Canadian parents have been invoking malnourished Indian children for three generations to encourage their own children to eat their crusts or lima beans. In that time, however, India has transformed itself from a land where millions of people died each year in famine to one whose explosive development has won it "emerging superpower" status. In the last 15 years, India's average annual economic growth has been 7 per cent.
It's expected to come close to that mark this year even amid the global economic crisis.
India has a booming information-technology industry, an exploding middle class and cities with sleek subway lines, neighbourhood sushi restaurants and rickshaw drivers who use cellphones. Last year it sent a rocket to the moon. But there is one thing that has not changed - the rate of childhood malnutrition, which still affects one in five children here and causes 3,000 infant deaths each day.
A staggering 40 per cent of undernourished children in the world are Indian; the rate here is twice as high as it is in all of Sub-Saharan Africa and five times higher than in China. The land of the economic boom finishes third-last on Unicef's global list of child nourishment, worse than either Sudan or Ethiopia. In fact, the number of starving children is increasing 2.5 per cent annually, while population growth is barely 1.4 per cent.

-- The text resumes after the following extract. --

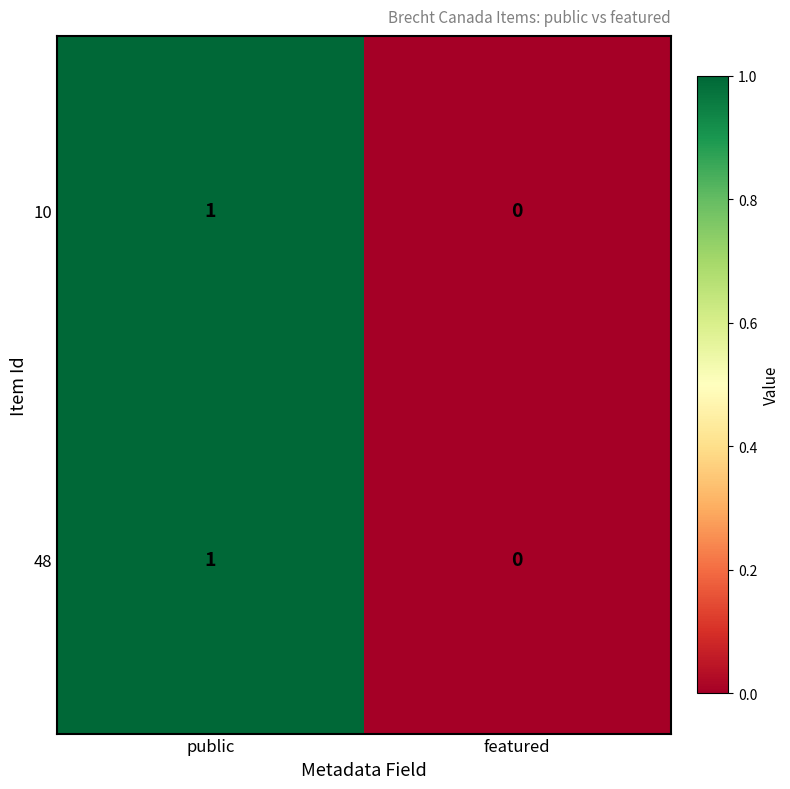

Which category has the highest value across all series?

public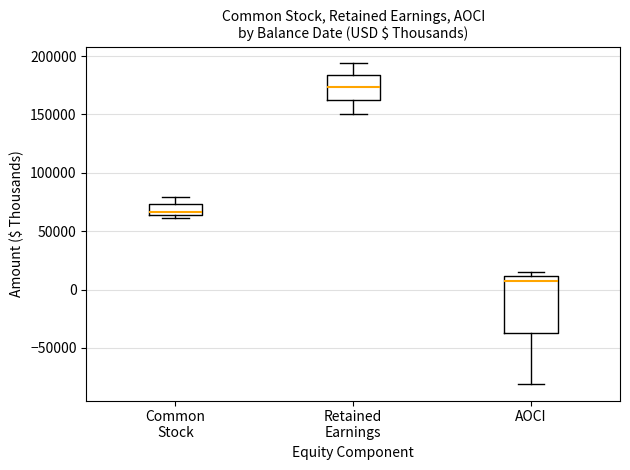

Which box is the tallest, from its lower edge to its upper edge?

AOCI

India's government itself professes shock that the situation has not improved as the economy has grown. "The problem of malnutrition is a matter of national shame," Prime Minister Manmohan Singh said last year. There is a growing sense that the scale of the problem does not befit a country claiming superpower status.
"It is embarrassing," acknowledges Mahesh Arora, who heads the national child-nutrition program through the Ministry of Women and Child Development. "We are trying our level best. You must realize India is a huge country and some areas are doing much better than others."

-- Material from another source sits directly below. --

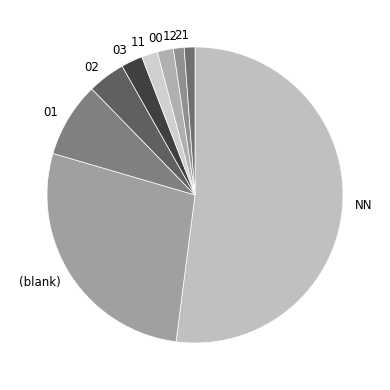

Approximately how many times larger is the value at 01 compared to 03?

3.5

Better is a relative term. In the north and east, at least 55 per cent of children are malnourished; in the south it is about 30 per cent. The Adivasi family lives in the worst of the worst areas, and what happens in their house - and what doesn't - does much to explain why the problem persists.
The family has some of the basic problems that plague people around the world, having no land, no assets, no cash to buy food nor any real way to change their situation. As elsewhere, efforts to help the very poor here have been marred by corruption and mismanagement. But these ills are exacerbated by a collection of factors peculiar to India, from a squabble over the philosophical legacy of Mahatma Gandhi to intractable battles over caste hierarchy to the uncommonly stark powerlessness of Indian women."